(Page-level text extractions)
*** Begin section ***

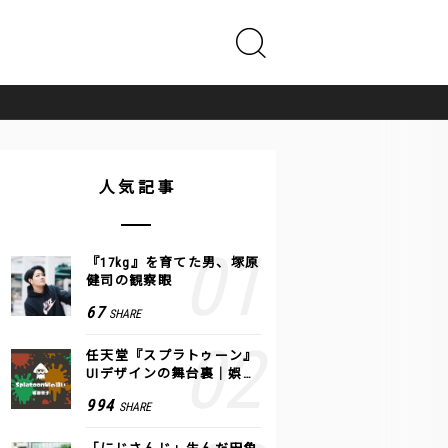
人気記事
『17kg』を育てた男、塚原
健司の観察眼
67
SHARE
任天堂『スプラトゥーン』
UIデザインの舞台裏｜娯楽
のUI 公式レポート #2
994
SHARE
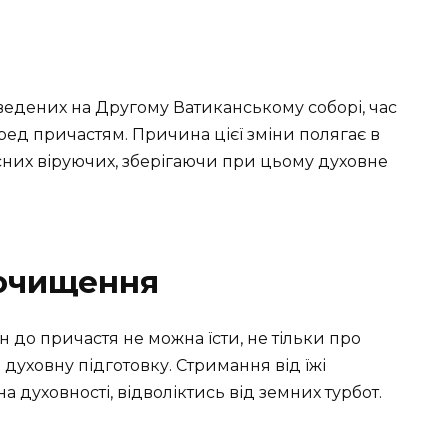
ведених на Другому Ватиканському соборі, час
ред причастям. Причина цієї зміни полягає в
сних віруючих, зберігаючи при цьому духовне
 очищення
ин до причастя не можна їсти, не тільки про
 духовну підготовку. Стримання від їжі
 духовності, відволіктись від земних турбот.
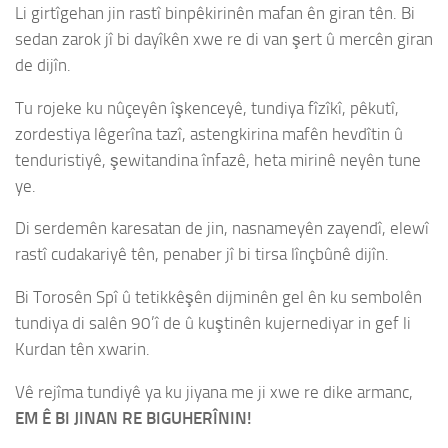
Li girtîgehan jin rastî binpêkirinên mafan ên giran tên. Bi
sedan zarok jî bi dayîkên xwe re di van şert û mercên giran
de dijîn.
Tu rojeke ku nûçeyên îşkenceyê, tundiya fîzîkî, pêkutî,
zordestiya lêgerîna tazî, astengkirina mafên hevdîtin û
tenduristiyê, şewitandina înfazê, heta mirinê neyên tune
ye.
Di serdemên karesatan de jin, nasnameyên zayendî, elewî
rastî cudakariyê tên, penaber jî bi tirsa lînçbûnê dijîn.
Bi Torosên Spî û tetikkêşên dijminên gel ên ku sembolên
tundiya di salên 90’î de û kuştinên kujernediyar in gef li
Kurdan tên xwarin.
Vê rejîma tundiyê ya ku jiyana me ji xwe re dike armanc,
EM Ê BI JINAN RE BIGUHERÎNIN!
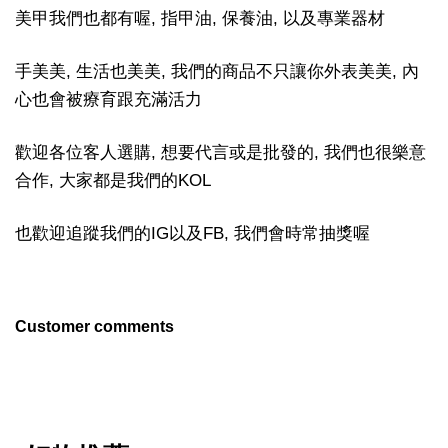
美甲我們也都有喔, 指甲油, 保養油, 以及專業器材
手美美, 生活也美美, 我們的商品不只讓你外表美美, 內
心也會被療育跟充滿活力
歡迎各位客人選購, 想要代言或是批發的, 我們也很樂意
合作, 大家都是我們的KOL
也歡迎追蹤我們的IG以及FB, 我們會時常抽獎喔
Customer comments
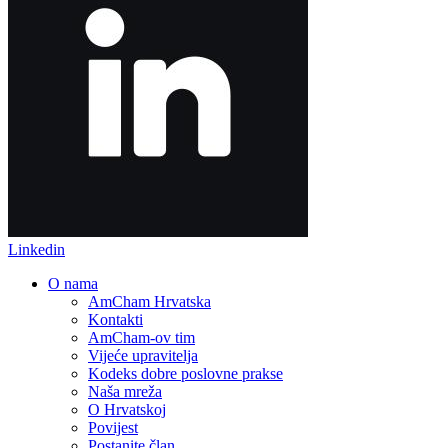
Linkedin
O nama
AmCham Hrvatska
Kontakti
AmCham-ov tim
Vijeće upravitelja
Kodeks dobre poslovne prakse
Naša mreža
O Hrvatskoj
Povijest
Postanite član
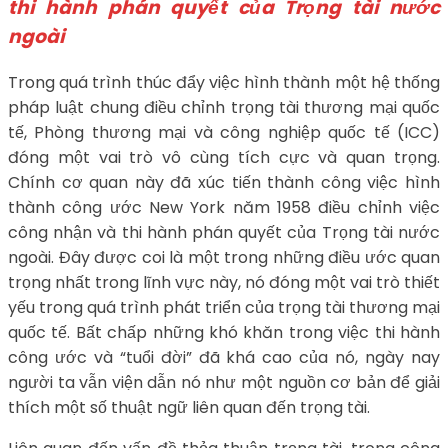
thi hành phán quyết của Trọng tài nước
ngoài
Trong quá trình thúc đẩy việc hình thành một hệ thống
pháp luật chung điều chỉnh trọng tài thương mại quốc
tế, Phòng thương mại và công nghiệp quốc tế (ICC)
đóng một vai trò vô cùng tích cực và quan trọng.
Chính cơ quan này đã xúc tiến thành công việc hình
thành công ước New York năm 1958 điều chỉnh việc
công nhận và thi hành phán quyết của Trọng tài nước
ngoài. Đây được coi là một trong những điều ước quan
trọng nhất trong lĩnh vực này, nó đóng một vai trò thiết
yếu trong quá trình phát triển của trọng tài thương mại
quốc tế. Bất chấp những khó khăn trong việc thi hành
công ước và “tuổi đời” đã khá cao của nó, ngày nay
người ta vẫn viện dẫn nó như một nguồn cơ bản để giải
thích một số thuật ngữ liên quan đến trọng tài.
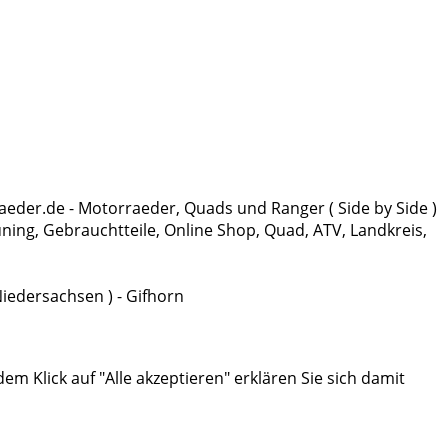
aeder.de - Motorraeder, Quads und Ranger ( Side by Side )
ng, Gebrauchtteile, Online Shop, Quad, ATV, Landkreis,
Niedersachsen ) - Gifhorn
 Klick auf "Alle akzeptieren" erklären Sie sich damit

*** End section ***

*WHAT IS REQUIRED*. Copy here each line of the preceding records with "rastî" in it.

*ANSWER BELOW*.
Li girtîgehan jin rastî binpêkirinên mafan ên giran tên. Bi
rastî cudakariyê tên, penaber jî bi tirsa lînçbûnê dijîn.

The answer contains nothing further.